=== TEXT FOR ANALYSIS ===

JPR 2011 Day 0

Despite the winter storm and avalanche warnings in the Crested Butte area, the flight into Gunnison went off without a hitch. The last few miles of descent were as bumpy as an old dirt road, but the sky was mostly clear, as were the roads leaving the airport.


A few miles uphill, the story was a bit different, but our Alpine Express driver got us to our door smoothly and safely.


Day Zero is traditionally reserved for explorations of new technologies, alternate languages on the JVM, and collaborative skills-building. I joined a group that focused on Scala. We talked about Guy Steele’s parallel string-splitting algorithm as presented at StrangeLoop 2010, got a demo of parallel collections in Scala 2.9, and worked on Scala koans.


After I pointed the folks at my table to Steele’s published slides and summarized the the algorithm, Michael Barker immediately re-coded it in Scala and we started looking at performance. More on that later.

Inspired by the excellent Ruby koans work led by Jim Weirich, Dick Wall had begun working on Scala koans at a previous year’s CodeMash. Dianne Marsh took up the reins; the informal team continues to refine and add to the material, and welcomes additional participants. The Scala koan collection is currently a work in progress; despite a rough edge or two, I really like this approach to ease into the thought processes of a language and very much appreciate the work of the team.

The end-of-day semi-lightning-talk presentations demonstrated a breadth of interests and subjects that will likely help shape this year’s Roundup:

  • Michael and I discussed our observations on the performance of the parallel string splitter;
  • Dianne and Dick described the Scala koans and their current statusy
  • Joe Sundow summarized the jQuery and JavaScript MVS explorations that he had led through the day;
  • James (“I’m just a Flex guy!”) Ward showed how he’s using Spring and Hibernate on a current demo project;
  • Fred Simon gave a quick demo of Fantom, including its ability to compile to JavaScript.

Handerson Gomes and Jim Hurne get my “Wow!” vote for a joint presentation which really made us all sit up and take notice. In the course of one day, they downloaded the Android development kit, got themselves up to speed, and built and tested a small app which include audio and use of the touch-screen gestures.

It was a great start to what promises to be an excellent week. In other words, it was typical for a Roundup!

=== EXTRACTED INFORMATION ===

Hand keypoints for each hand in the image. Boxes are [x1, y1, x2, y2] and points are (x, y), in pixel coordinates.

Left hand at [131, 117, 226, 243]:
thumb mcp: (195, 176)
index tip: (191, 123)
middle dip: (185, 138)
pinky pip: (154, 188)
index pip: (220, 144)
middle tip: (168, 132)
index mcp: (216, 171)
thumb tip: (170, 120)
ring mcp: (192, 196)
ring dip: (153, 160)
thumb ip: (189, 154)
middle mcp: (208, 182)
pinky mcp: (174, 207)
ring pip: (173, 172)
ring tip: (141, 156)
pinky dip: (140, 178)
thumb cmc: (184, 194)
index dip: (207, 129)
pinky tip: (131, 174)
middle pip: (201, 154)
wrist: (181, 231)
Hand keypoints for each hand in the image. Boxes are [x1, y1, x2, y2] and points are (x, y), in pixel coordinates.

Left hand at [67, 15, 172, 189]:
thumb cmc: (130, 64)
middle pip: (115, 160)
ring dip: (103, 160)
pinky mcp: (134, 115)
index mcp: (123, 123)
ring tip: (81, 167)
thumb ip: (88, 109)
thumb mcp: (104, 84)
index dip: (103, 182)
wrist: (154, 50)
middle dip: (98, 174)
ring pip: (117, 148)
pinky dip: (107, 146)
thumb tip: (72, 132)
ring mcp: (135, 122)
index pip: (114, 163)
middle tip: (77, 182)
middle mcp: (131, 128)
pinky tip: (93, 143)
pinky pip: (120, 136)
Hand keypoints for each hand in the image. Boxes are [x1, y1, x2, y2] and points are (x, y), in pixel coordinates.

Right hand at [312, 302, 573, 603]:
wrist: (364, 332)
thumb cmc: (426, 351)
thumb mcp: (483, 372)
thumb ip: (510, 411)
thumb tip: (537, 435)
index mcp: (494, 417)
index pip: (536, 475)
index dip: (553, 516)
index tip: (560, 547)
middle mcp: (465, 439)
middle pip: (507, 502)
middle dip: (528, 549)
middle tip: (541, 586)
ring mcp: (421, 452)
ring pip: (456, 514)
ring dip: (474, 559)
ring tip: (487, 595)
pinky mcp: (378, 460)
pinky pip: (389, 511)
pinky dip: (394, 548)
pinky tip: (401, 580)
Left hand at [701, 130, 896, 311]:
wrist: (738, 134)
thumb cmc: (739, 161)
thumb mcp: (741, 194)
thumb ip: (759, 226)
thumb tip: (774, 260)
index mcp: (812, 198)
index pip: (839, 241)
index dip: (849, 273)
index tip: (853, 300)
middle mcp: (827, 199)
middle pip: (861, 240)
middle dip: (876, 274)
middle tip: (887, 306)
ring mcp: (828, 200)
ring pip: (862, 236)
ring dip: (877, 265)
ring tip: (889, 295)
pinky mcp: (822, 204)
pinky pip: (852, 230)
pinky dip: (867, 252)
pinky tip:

===

_EXERCISE SET_
1. According to the JPR 2011 Day 0 post, which airport did the flight land at?
2. Rewrite the JPR 2011 Day 0 post between "Day Zero is" and "on Scala koans.", inclusive, with "explorations" replaced by "investigations".
The rows are unrelated to the JPR 2011 Day 0 post.

_SOLUTIONS TO EACH TASK_
1. Gunnison

2.
Day Zero is traditionally reserved for investigations of new technologies, alternate languages on the JVM, and collaborative skills-building. I joined a group that focused on Scala. We talked about Guy Steele’s parallel string-splitting algorithm as presented at StrangeLoop 2010, got a demo of parallel collections in Scala 2.9, and worked on Scala koans.